Cerca de las seis de la tarde la luz oblicua del mes de agosto produce en las calles de Hiroshima un aspecto fantasmal.
Al caminar uno siente un extraño peso sobre el aire.
La tarde de Hiroshima tiene un sentimiento de congoja, de tristeza infinita, especialmente si uno ha visitado horas antes el museo del horror atómico y ha visto con esperanza las inscripciones en el memorial de concreto –allá al fondo del estanque y su recobrado paisaje de barcas y remos–, cuya ligereza de parábola quieta nos compromete con el nunca más; nunca otra vez.
Quizá no vivan los muertos en Hiroshima. Nada más su recuerdo, hasta para quienes jamás los conocimos.

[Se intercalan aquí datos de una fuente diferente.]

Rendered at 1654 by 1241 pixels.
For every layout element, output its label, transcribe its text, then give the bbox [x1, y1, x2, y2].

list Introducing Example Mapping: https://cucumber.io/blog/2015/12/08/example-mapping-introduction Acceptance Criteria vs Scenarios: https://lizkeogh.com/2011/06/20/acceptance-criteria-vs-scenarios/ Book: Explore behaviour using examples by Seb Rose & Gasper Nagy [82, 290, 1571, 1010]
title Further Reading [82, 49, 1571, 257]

Posiblemente los fantasmas habitan nada más en nuestros ojos y sus pasos invisibles resuenan en nuestros oídos como si su etérea marcha hiciera sonar las breves campanas del viento y se arrastraran como murmullos los espíritus de esas doscientas mil personas asesinadas en la explosión atómica de 1945.
La luz es la misma, porque el sol no ha cambiado desde el principio del tiempo, ni el cielo recuerda ya aquel incendio sobrenatural y los árboles muertos ya le dieron paso a esos pequeños álamos y cerezos de donde los niños cuelgan pequeñas papirolas (origami, les llaman) de garzas y grullas hechas de hojas de colores en cuyo balanceo parecen volar.
Pero la vista allá cerca de esta ribera del pequeño río Ota, cuyos brazos cortan el archipiélago en seis islas menores, desperdigadas sobre el mar de Japón nos muestra la torcida cúpula del edificio de la Bolsa mercantil de aquellos años, un esqueleto de acero cuya fuerza soportó parcialmente el infierno nuclear de los 4 mil grados centígrados, como si el mismo sol hubiera salido a calcinar las avenidas del puerto.
Hoy, tantos años después, todavía hay sobrevivientes de aquel incendio colosal.
He conocido a varios, entre ellos al sacerdote jesuita, Pedro Arrupe (delgadísima la transparente piel, como de cera), quien con una navaja de afeitar levantaba la piel abrasada de los niños a su cuidado en un consultorio improvisado en la colina Tateyama al cual llegaba tras pedalear una bicicleta durante cuatro o cinco horas entre las ruinas y la muerte.
«…una explosión formidable.–recordaba–, parecida al mugido de un terrible huracán, que se llevó por delante puertas, ventanas, cristales, paredes endebles… (abc) Durante unos momentos, algo seguido de una roja columna de llamas, cayó rápidamente y estalló de nuevo. Esta vez terriblemente, a una altura de 570 metros sobre la ciudad.
“… En todas direcciones fueron disparadas llamas de color azul y rojo seguidas de un espantoso trueno y de insoportables olas de calor, que cayeron sobre la ciudad arruinándolo todo: las materias combustibles se inflamaron, las partes metálicas se fundieron, todo en obra de un solo momento…»
Estas imágenes nunca se deben repetir y a diferencia de otros episodios criminales de la historia, hablar de ellos –o premiar con el Nobel de la Paz a quienes lo hacen–, tiene una útil diferencia con exigir perdón a España o Portugal por irrepetibles invasiones de hace 500 años.
La conquista de Tenochtitlán (no de México), no puede repetirse. Ya se acabó el colonialismo territorial. Una explosión atómica sí.
Hace años Barack Obama estuvo en Japón. En esa ciudad. No se si a él lo envolvieron los mismos espectros cuya silenciosa compañía tuve en Hiroshima. No se si él haya sentido pena por el crimen.
“…Tenemos una responsabilidad compartida de ver directamente a los ojos de la historia, dijo, y preguntarnos qué podemos hacer diferente, para evitar que ocurra nuevamente este tipo de sufrimiento…” dijo nada más..
Por todo esto es maravilloso el Nobel de la Paz a Nihon Hidankyo. Por primera vez este premio recuerda a esos 200 mil muertos con quienes caminé por Hiroshima.